When OpenAI launched ChatGPT in November 2022, the world believed Google had been caught off guard by the AI revolution. But behind the scenes, Google had been quietly building custom chips since 2016 that may now change everything.
Introduction: The Moment Everyone Wrote Google Off
November 2022 was a humbling month for Google. OpenAI's ChatGPT stunned the world with its conversational abilities, leading many to declare that Google—the company that invented modern internet search and called itself AI-first—had been caught sleeping. Ironically, Google had published the seminal 2017 paper on Transformer architecture that made ChatGPT possible. Yet a startup backed by Microsoft's $1 billion shipped first. Inside Google, a "Code Red" was declared. Co-founders Larry Page and Sergey Brin returned, and Bard was fast-tracked. From outside, it looked like panic.
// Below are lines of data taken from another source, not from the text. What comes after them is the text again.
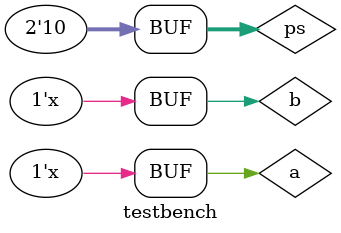
<source format=sv>
module testbench;
    reg a, b;
    reg [1:0] ps;
    wire [1:0] ns;
    wire y;

    fsm dut (a, b, ps, ns, y);

    initial begin
        ps = 2'b00; a = 0; b = 1'bx;
        #10 ps = 2'b00; a = 1; b = 1'bx;
        #10 ps = 2'b01; a = 1'bx; b = 1'b0;
        #10 ps = 2'b01; a = 1'bx; b = 1'b1;
        #10 ps = 2'b10; a = 1'bx; b = 1'bx;
    end
endmodule

</source>
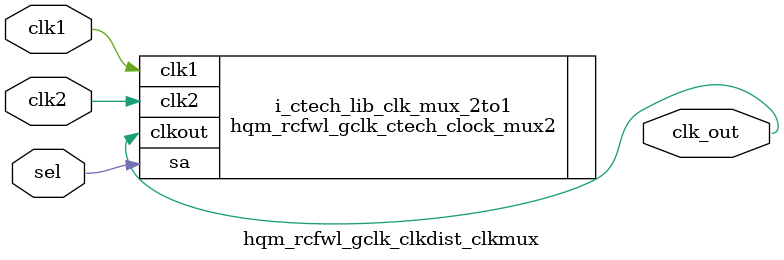
<source format=sv>

module hqm_rcfwl_gclk_clkdist_clkmux 
                 
		 (
	    input  logic  clk1 ,
	    input  logic  clk2, 			  
	    input  logic  sel,
	    output logic  clk_out
	         );



hqm_rcfwl_gclk_ctech_clock_mux2 i_ctech_lib_clk_mux_2to1 (
              .clk1 (clk1),
              .clk2 (clk2),
              .sa (sel),
              .clkout (clk_out)
	      );


endmodule 

</source>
But CEO Sundar Pichai later revealed a different story. In an interview, he said: "It was obviously very invert-focused in that moment. To me, it was very clear, 'Hey, the Overton window shifted.' I felt like the company was built for that moment... We were in the seventh version of TPUs. I remember it might have been 2016 Google I/O where we announced the TPUs and spoke about building AI data centers. This was 2016. The company was operating in an AI-first way."
Part I: The Chip Game
While the tech world rushed to buy Nvidia's GPUs, Google played a different game. Since 2016, it developed Tensor Processing Units (TPUs)—chips purpose-built for neural network operations. Unlike Nvidia's general-purpose GPUs, TPUs are designed from the ground up for AI workloads. By the time ChatGPT launched, Google was already on its seventh generation of TPUs, with years of iterative refinement that no amount of money could buy overnight. This meant that when Gemini models arrived, they ran on infrastructure Google owned and had perfected for nearly a decade.
Part II: The Inference Problem
The AI industry focused on training large models, but inference—running models in real time for users—proved equally challenging. Inference requires speed, efficiency, and scale. Google's TPUs excelled at inference due to their specialized architecture for matrix multiplication. This allowed Google's models to deliver fast responses on its products. Moreover, Google opened TPU access via Google Cloud, turning its internal advantage into a commercial business.
Part III: The Day Google Scared Nvidia
When Meta signed a deal to use Google TPUs for certain workloads, Nvidia's stock dropped billions in a single day. Nvidia responded by touting its versatility: "NVIDIA is a generation ahead of the industry—it's the only platform that runs every AI model and does it everywhere." It also acquired Groq, an inference-focused chip startup, signaling the competitive threat. The message was clear: Google's TPUs were no longer an internal experiment but a serious rival.
Part IV: Google Strikes Back with TPU v8
Google announced TPU v8 in two configurations: TPU 8t for massive-scale training and TPU 8i for high-performance, low-latency agentic inference. These chips address both sides of AI compute: training frontier models and running autonomous AI agents. Together, they represent Google's vision as a full-stack AI company—owning research, models, chips, data centers, cloud, and consumer products. Pichai's "Overton window" comment captures this: Google wasn't behind; it was waiting for the world to be ready. Now, its Gemini models are competitive, its TPU infrastructure attracts Nvidia's customers, and its cloud business grows. The chips built in secret for years are now at the center of the AI era's most profound competition.